The V8 team’s framing of deopts as a “building block” rather than a one-off feature is worth examining concretely. Speculative call_indirect inlining is the first application. The WasmGC proposal introduced call_ref, which calls through a typed function reference rather than a table index. The dispatch mechanism is different, but the optimization opportunity is the same: a hot call_ref site with a dominant callee can be speculatively inlined with a guard and a deopt path. With the infrastructure already in place, extending it to call_ref is incremental.

Beyond call speculation, type narrowing becomes viable. In WasmGC code, heap references typed as abstract supertypes often hold concrete subtypes at runtime. Without deopts, the compiler generates code covering all possible concrete types at every access point. With deopts, the compiler can speculate that a value always holds the concrete subtype the profiling tier observed, generate code optimized for that subtype, and bail out on the rare case a different type appears. This is one of the larger remaining performance opportunities for compiled GC languages targeting Wasm, and it depends on exactly the frame reconstruction machinery that shipped with Chrome M137.

Reading the Benchmark Numbers

The 50% improvement on Dart microbenchmarks and 1-8% on realistic applications both describe real phenomena. The gap between them reflects where the optimization applies.

Microbenchmarks designed to demonstrate speculative inlining benefits are typically tight loops calling through a single monomorphic call_indirect site. After inlining, the entire loop body is visible to Turboshaft, enabling constant folding across the call boundary, dead store elimination, and in some cases SIMD vectorization of loops that previously stalled on the opaque dispatch. The full optimization cascade applies, and the benchmark measures essentially that cascade.

In real applications, dispatch sites vary in their polymorphism. A call site that reaches two or three different callees with comparable frequency cannot be speculatively committed to one; the guard-and-inline approach produces branching code rather than a clean inlined body, and the downstream optimization cascade does not fire. Hot paths that spend most of their time on arithmetic or linear memory access were never bottlenecked by dispatch overhead. The 1-8% range reflects the fraction of each application’s hot execution that falls into the favorable monomorphic pattern.

For Flutter on the web, where hot paths in the framework’s layout and rendering code often follow predictable virtual dispatch patterns, gains at the high end of that range affect frame timing in ways users can measure. For server-side Wasm workloads running business logic with diverse call targets, the gain will sit at the low end.

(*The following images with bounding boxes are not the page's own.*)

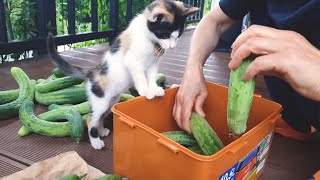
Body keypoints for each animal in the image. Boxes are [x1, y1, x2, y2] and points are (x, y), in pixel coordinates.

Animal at [46, 0, 199, 149]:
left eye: (178, 36)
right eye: (165, 35)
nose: (172, 47)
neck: (148, 39)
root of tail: (92, 72)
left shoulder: (153, 63)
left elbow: (151, 77)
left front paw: (155, 89)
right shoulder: (133, 61)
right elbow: (141, 77)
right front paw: (146, 91)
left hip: (111, 101)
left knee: (100, 116)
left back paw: (101, 130)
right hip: (100, 101)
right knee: (91, 119)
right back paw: (96, 141)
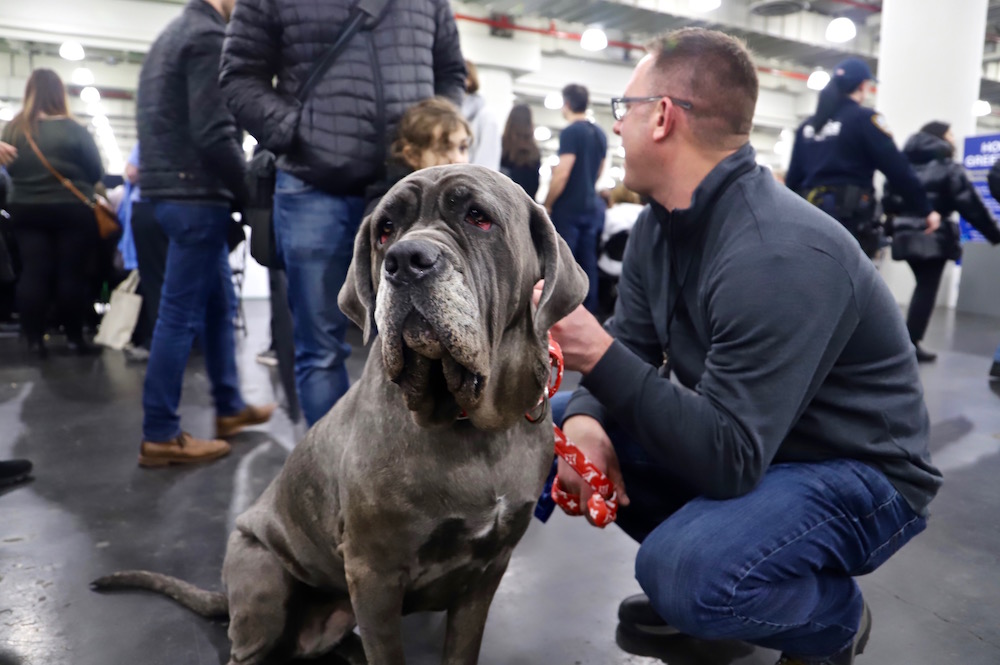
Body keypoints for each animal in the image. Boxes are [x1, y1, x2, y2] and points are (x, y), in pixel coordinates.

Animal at [94, 162, 584, 664]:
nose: (406, 260)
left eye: (478, 217)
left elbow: (461, 648)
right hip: (262, 577)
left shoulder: (487, 571)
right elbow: (387, 652)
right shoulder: (374, 574)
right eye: (385, 230)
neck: (468, 422)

The Sequence JIT Compilers Follow

What V8 built for Wasm in Chrome M137 follows a pattern that JIT compiler development has repeated several times. HotSpot’s C2 compiler developed its uncommon trap and deoptimization mechanism in the early 2000s before Class Hierarchy Analysis and speculative devirtualization became productive features. TurboFan added deopt infrastructure to V8’s JavaScript pipeline before the most aggressive type-based speculations were layered on top. In each case, the bail-out infrastructure came first; the optimizations that depend on it followed.

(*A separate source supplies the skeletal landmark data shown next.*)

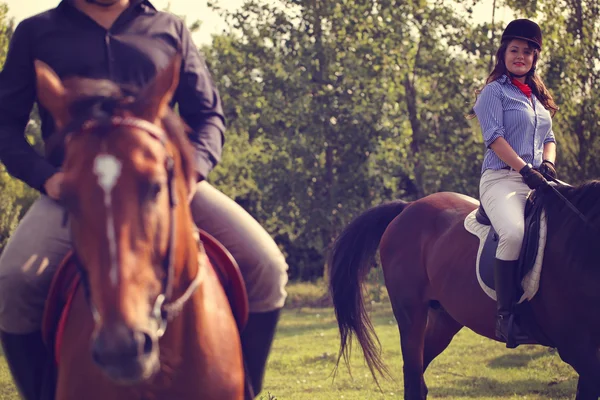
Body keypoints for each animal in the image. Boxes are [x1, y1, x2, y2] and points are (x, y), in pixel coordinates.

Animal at [330, 188, 600, 400]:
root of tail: (407, 208)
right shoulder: (579, 350)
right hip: (410, 316)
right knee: (413, 381)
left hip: (445, 319)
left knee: (419, 379)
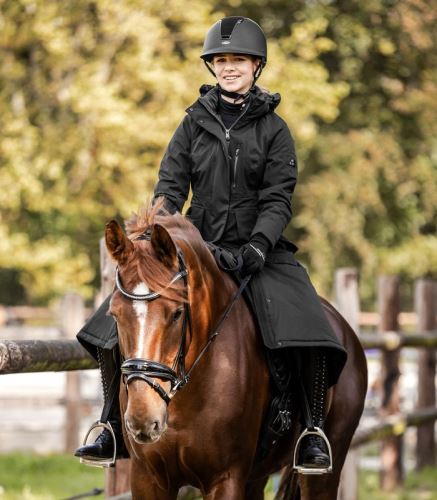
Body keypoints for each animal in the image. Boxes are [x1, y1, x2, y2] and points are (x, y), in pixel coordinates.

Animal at [106, 204, 368, 500]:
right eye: (114, 315)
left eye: (177, 313)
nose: (143, 419)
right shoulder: (148, 479)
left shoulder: (226, 478)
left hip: (322, 474)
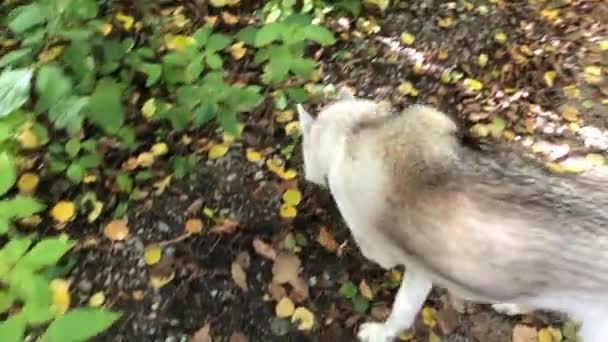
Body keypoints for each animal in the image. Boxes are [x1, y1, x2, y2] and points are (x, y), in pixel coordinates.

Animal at [296, 91, 608, 342]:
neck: (358, 130)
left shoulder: (396, 259)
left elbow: (399, 310)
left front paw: (380, 333)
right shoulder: (421, 271)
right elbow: (405, 308)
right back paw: (514, 304)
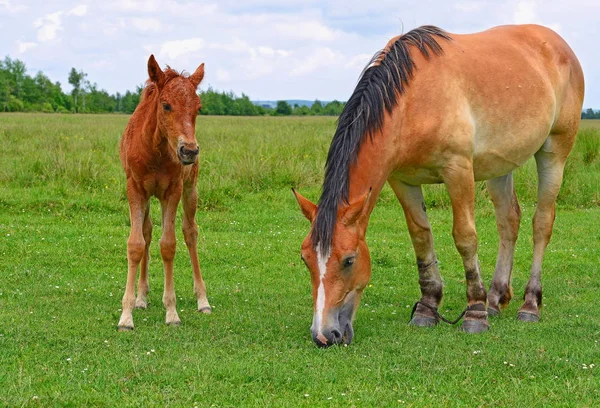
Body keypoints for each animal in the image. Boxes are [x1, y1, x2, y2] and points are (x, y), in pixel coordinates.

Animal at [117, 55, 211, 332]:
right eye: (166, 105)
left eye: (198, 107)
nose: (189, 151)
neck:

For WebAssembly, the sequence arrived later, and the problem was distinct because Wasm has no interpreter to absorb deoptimized execution. The V8 blog post on speculative WebAssembly optimizations gives a thorough overview of both features as they shipped in mid-2025. The deoptimization infrastructure, the less prominent of the two, is the piece with the longer consequence: it is the mechanism that makes future speculation in WebAssembly possible, and without it, speculative inlining would have no safe exit.